Filestream Fingerprint Mode: fingerprint should include filename

kbujold commented 4 months ago

Hi we wanted to switch to fingerprint mode with filestream. Introducing Filestream fingerprint mode

We have found an issue with id creations. If two files have the exact same content and have two different filename, fingerprint will see these as having the same file id. Not all logs contain a timestamp on a system. This is problematic.

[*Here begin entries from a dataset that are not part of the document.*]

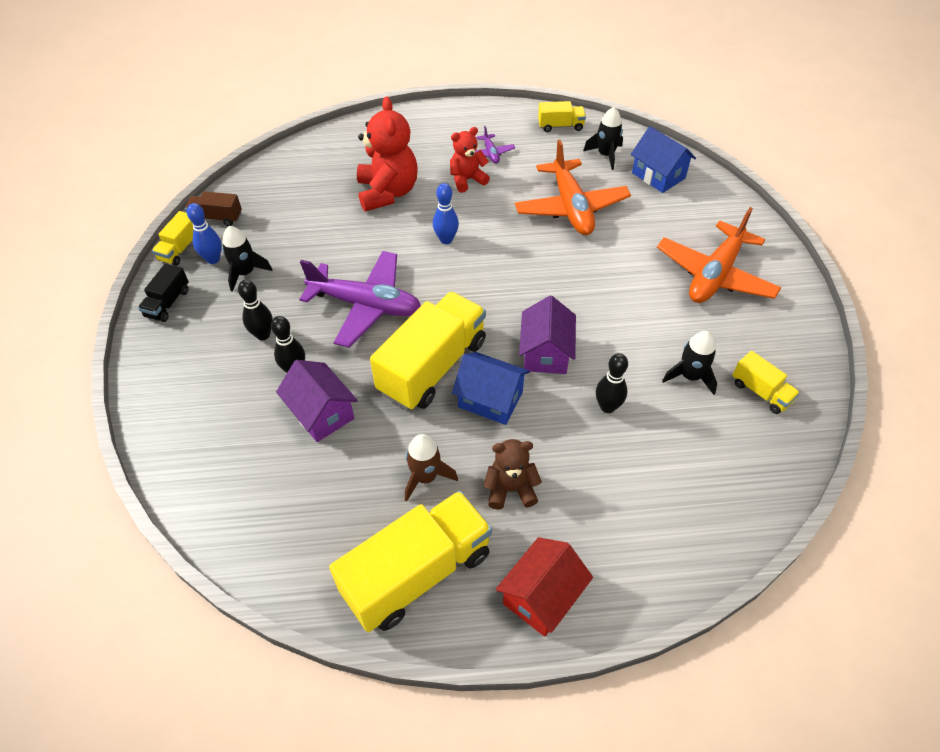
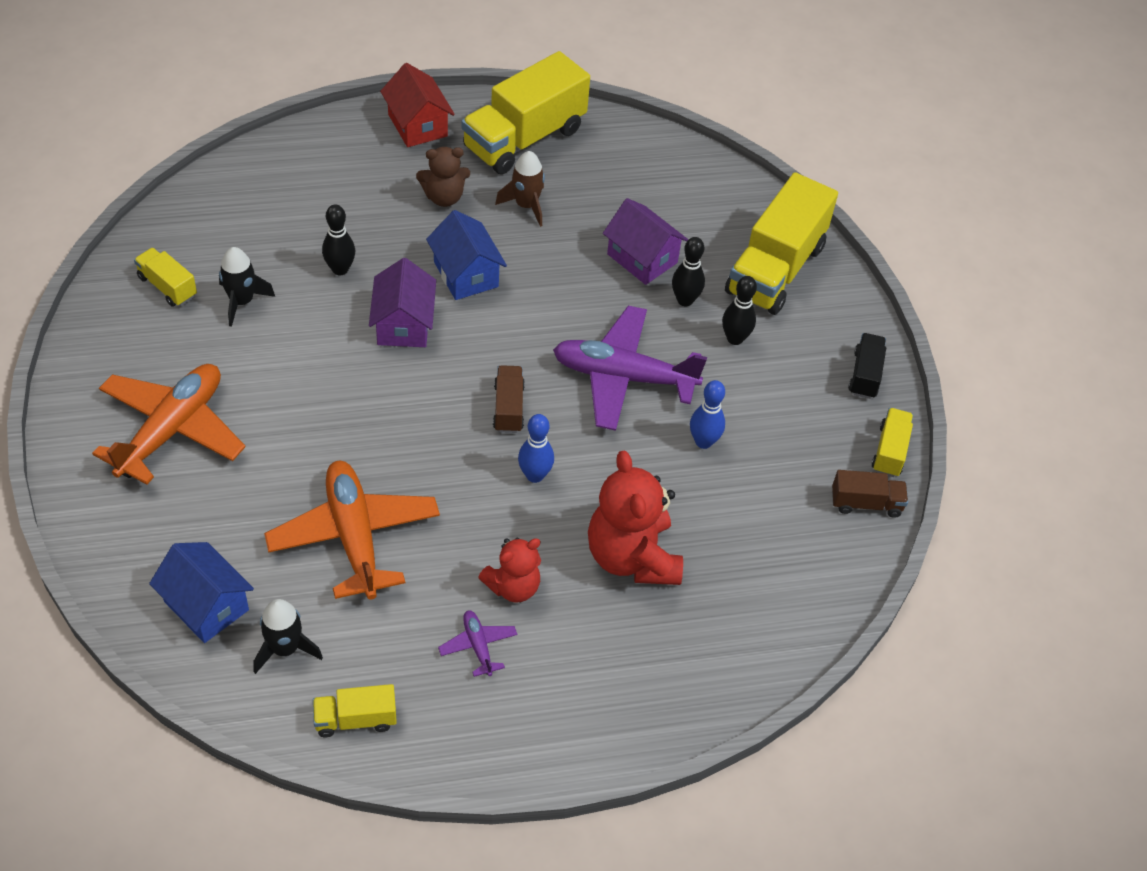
camera: 170 degrees right, 0 degrees up
blue bowling pin [187,203,221,264] -> blue bowling pin moved to [690,380,725,449]
black rocket [222,226,272,292] -> none
yellow truck [370,292,486,410] -> yellow truck moved to [725,172,838,315]
blue house [452,352,530,425] -> blue house turned 45 degrees clockwise [426,210,507,300]
red house [496,537,593,637] -> red house turned 60 degrees counterclockwise [380,63,455,147]
none -> brown truck [493,365,525,433]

2024-02-13T20:56:24.39360761Z stderr F {"log.level":"warn","@timestamp":"2024-02-13T20:56:24.393Z","log.logger":"scanner","log.origin":{"file.name":"filestream/fswatch.go","file.line":394},"message":"\"/var/log/test2.log\" points to an already known ingest target \"/var/log/test1.log\" [0e42b7661026c2eb37c8597817e38366eef19794fb5bb60e143823c800658fb9==0e42b7661026c2eb37c8597817e38366eef19794fb5bb60e143823c800658fb9]. Skipping","service.name":"filebeat","ecs.version":"1.6.0"}

For example

cat /var/log/k8s-account-creation-script.log
Token already created, skiping account and token file creation.
Token already created, skiping account and token file creation.

Would it be possible have the filename be part of the id creation?

Thank you, Kris

botelastic[bot] commented 4 months ago

This issue doesn't have a Team:<team> label.

strawgate commented 3 months ago

Hi,

The reason we fingerprint the file is that the path and name are not reliable ways to track a cursor for an input file.

Can you use an alternative identification method like the path or inode_marker methods?

daveneeley commented 1 month ago

Having also looked into fingerprint mode, there just isn't a perfect processor. Each method has tradeoffs. If it were possible, I would combine processors to get closer to uniqueness but filebeat does not support this.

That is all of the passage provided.